Hidden inside std::collections::hash_map is a struct called RandomState. It's job is to initialize a DefaultHasher with a random seed for use in a HashMap. It turns out that if you create a random DefaultHasher and extract the final hash without actually hashing anything, you get a random number:

fn rand() -> u64 {
    RandomState::new().build_hasher().finish()
}

fn main() {
    for _ in 0..5 {
        println!("{}", rand());
    }
}
13850751674286760248
45510352149189357
6403375774259711286
1678796842412519869
12232603414372688969

Under the hood RandomState::new doesn't actually fetch entropy every time it's called.

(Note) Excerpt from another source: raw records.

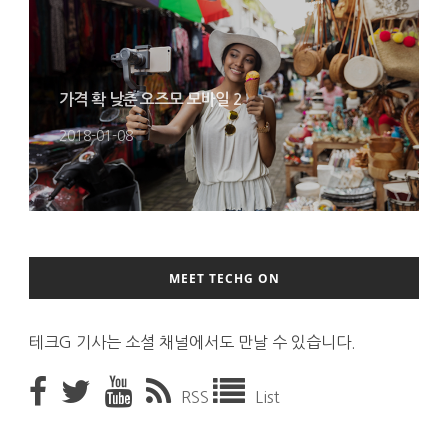
가격 확 낮춘 오즈모 모바일 2
2018-01-08
MEET TECHG ON
테크G 기사는 소셜 채널에서도 만날 수 있습니다.
RSS
List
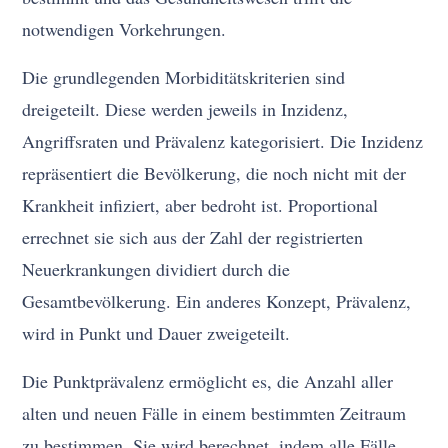
notwendigen Vorkehrungen.
Die grundlegenden Morbiditätskriterien sind
dreigeteilt. Diese werden jeweils in Inzidenz,
Angriffsraten und Prävalenz kategorisiert. Die Inzidenz
repräsentiert die Bevölkerung, die noch nicht mit der
Krankheit infiziert, aber bedroht ist. Proportional
errechnet sie sich aus der Zahl der registrierten
Neuerkrankungen dividiert durch die
Gesamtbevölkerung. Ein anderes Konzept, Prävalenz,
wird in Punkt und Dauer zweigeteilt.
Die Punktprävalenz ermöglicht es, die Anzahl aller
alten und neuen Fälle in einem bestimmten Zeitraum
zu bestimmen. Sie wird berechnet, indem alle Fälle,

Instead, it caches a key per thread and increments it:

impl RandomState {
    /// Constructs a new `RandomState` that is initialized with random keys.
    pub fn new() -> RandomState {
        thread_local!(static KEYS: Cell<(u64, u64)> = {
            Cell::new(sys::hashmap_random_keys()) // e.g getrandom()
        });

        KEYS.with(|keys| {
            let (k0, k1) = keys.get();
            keys.set((k0.wrapping_add(1), k1));
            RandomState { k0, k1 }
        })
    }
}

This seed is then hashed with SipHash13, Rust's default hasher, and a decent psuedo random number generator:

impl hash::Hasher for SipHasher {
    // ...
    fn finish(&self) -> u64 {
        let mut state = self.state;

        let b: u64 = ((self.length as u64 & 0xff) << 56) | self.tail;

        state.v3 ^= b;
        Sip13Rounds::c_rounds(&mut state);
        state.v0 ^= b;

        state.v2 ^= 0xff;
        Sip13Rounds::d_rounds(&mut state);

        state.v0 ^ state.v1 ^ state.v2 ^ state.v3
    }
}

Of course everything above is an implementation detail that you can't rely on... so use it at your own risk.